Activity:
Within the entries below, the lines from the one with "TUMBLETY, Joan, 2013, Memory" through the one with "AND TWO AIR-TO-GROUND" are to be set down exactly, both ends kept.

Stored data entries
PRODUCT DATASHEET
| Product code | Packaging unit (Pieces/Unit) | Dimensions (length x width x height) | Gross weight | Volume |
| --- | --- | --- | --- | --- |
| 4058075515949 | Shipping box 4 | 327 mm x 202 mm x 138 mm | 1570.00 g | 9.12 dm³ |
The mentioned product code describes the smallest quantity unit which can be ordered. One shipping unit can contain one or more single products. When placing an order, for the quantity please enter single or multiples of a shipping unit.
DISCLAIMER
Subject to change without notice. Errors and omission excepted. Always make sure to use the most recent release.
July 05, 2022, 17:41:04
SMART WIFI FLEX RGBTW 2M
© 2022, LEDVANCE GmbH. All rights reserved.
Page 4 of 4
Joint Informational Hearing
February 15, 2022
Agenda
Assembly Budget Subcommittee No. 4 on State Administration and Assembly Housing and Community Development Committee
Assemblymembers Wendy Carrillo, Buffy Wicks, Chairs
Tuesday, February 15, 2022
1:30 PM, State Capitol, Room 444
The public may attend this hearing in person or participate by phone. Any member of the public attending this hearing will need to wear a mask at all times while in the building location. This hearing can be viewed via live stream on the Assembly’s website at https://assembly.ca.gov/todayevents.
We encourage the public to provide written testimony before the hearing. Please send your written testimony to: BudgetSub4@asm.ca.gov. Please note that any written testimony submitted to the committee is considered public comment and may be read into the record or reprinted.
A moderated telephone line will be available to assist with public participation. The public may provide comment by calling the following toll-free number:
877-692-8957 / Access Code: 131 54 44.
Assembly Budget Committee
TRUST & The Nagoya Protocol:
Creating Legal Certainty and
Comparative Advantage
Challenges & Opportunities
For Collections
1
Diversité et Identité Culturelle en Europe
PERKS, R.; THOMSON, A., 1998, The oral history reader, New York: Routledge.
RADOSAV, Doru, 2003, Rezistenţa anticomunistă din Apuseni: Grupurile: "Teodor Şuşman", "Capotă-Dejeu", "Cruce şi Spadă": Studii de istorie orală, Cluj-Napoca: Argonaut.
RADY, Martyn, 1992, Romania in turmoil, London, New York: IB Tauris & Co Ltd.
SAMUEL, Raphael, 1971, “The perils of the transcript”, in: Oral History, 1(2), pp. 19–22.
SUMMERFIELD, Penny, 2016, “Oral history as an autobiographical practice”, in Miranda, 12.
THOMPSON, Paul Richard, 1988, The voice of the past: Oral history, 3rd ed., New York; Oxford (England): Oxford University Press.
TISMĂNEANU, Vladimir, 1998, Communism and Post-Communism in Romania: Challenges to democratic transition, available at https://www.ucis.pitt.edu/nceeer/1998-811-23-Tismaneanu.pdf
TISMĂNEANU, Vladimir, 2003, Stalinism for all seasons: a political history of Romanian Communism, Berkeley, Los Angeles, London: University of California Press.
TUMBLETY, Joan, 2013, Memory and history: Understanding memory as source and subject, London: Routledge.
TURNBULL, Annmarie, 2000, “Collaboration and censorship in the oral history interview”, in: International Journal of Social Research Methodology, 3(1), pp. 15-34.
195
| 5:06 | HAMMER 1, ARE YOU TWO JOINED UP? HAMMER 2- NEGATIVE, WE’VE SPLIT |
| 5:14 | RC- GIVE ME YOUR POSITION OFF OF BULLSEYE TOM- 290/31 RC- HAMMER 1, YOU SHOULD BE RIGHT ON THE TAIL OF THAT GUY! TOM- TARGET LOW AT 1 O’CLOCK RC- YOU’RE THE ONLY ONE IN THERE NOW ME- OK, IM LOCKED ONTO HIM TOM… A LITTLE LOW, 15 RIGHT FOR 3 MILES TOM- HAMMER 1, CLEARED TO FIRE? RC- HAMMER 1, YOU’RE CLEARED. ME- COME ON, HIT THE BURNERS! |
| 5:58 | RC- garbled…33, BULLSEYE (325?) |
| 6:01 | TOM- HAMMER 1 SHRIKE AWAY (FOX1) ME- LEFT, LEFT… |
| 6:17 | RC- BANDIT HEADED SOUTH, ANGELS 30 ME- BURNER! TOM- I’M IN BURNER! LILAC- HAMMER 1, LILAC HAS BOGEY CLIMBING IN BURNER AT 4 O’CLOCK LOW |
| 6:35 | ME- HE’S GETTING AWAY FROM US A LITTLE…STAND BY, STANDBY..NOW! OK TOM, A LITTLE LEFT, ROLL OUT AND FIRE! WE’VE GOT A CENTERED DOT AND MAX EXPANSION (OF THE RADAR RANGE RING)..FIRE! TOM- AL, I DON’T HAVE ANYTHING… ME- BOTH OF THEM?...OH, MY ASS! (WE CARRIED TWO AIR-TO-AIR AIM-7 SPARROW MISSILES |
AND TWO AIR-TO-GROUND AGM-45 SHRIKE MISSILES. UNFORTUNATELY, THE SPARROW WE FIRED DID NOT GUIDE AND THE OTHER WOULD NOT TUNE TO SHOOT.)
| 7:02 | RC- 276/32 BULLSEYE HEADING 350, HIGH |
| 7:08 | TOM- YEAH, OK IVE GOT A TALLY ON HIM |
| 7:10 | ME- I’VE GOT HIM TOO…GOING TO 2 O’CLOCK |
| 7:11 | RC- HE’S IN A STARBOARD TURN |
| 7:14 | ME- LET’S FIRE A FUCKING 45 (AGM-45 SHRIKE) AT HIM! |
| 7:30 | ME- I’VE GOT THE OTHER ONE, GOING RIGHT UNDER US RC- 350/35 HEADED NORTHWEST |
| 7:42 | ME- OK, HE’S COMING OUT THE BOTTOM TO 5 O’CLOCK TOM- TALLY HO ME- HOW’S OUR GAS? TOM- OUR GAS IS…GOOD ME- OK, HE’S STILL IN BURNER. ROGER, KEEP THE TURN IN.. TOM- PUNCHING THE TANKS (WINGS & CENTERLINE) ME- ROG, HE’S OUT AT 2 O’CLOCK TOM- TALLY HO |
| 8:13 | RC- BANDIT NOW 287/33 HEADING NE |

Answer:
TUMBLETY, Joan, 2013, Memory and history: Understanding memory as source and subject, London: Routledge.
TURNBULL, Annmarie, 2000, “Collaboration and censorship in the oral history interview”, in: International Journal of Social Research Methodology, 3(1), pp. 15-34.
195
| 5:06 | HAMMER 1, ARE YOU TWO JOINED UP? HAMMER 2- NEGATIVE, WE’VE SPLIT |
| 5:14 | RC- GIVE ME YOUR POSITION OFF OF BULLSEYE TOM- 290/31 RC- HAMMER 1, YOU SHOULD BE RIGHT ON THE TAIL OF THAT GUY! TOM- TARGET LOW AT 1 O’CLOCK RC- YOU’RE THE ONLY ONE IN THERE NOW ME- OK, IM LOCKED ONTO HIM TOM… A LITTLE LOW, 15 RIGHT FOR 3 MILES TOM- HAMMER 1, CLEARED TO FIRE? RC- HAMMER 1, YOU’RE CLEARED. ME- COME ON, HIT THE BURNERS! |
| 5:58 | RC- garbled…33, BULLSEYE (325?) |
| 6:01 | TOM- HAMMER 1 SHRIKE AWAY (FOX1) ME- LEFT, LEFT… |
| 6:17 | RC- BANDIT HEADED SOUTH, ANGELS 30 ME- BURNER! TOM- I’M IN BURNER! LILAC- HAMMER 1, LILAC HAS BOGEY CLIMBING IN BURNER AT 4 O’CLOCK LOW |
| 6:35 | ME- HE’S GETTING AWAY FROM US A LITTLE…STAND BY, STANDBY..NOW! OK TOM, A LITTLE LEFT, ROLL OUT AND FIRE! WE’VE GOT A CENTERED DOT AND MAX EXPANSION (OF THE RADAR RANGE RING)..FIRE! TOM- AL, I DON’T HAVE ANYTHING… ME- BOTH OF THEM?...OH, MY ASS! (WE CARRIED TWO AIR-TO-AIR AIM-7 SPARROW MISSILES |
AND TWO AIR-TO-GROUND AGM-45 SHRIKE MISSILES. UNFORTUNATELY, THE SPARROW WE FIRED DID NOT GUIDE AND THE OTHER WOULD NOT TUNE TO SHOOT.)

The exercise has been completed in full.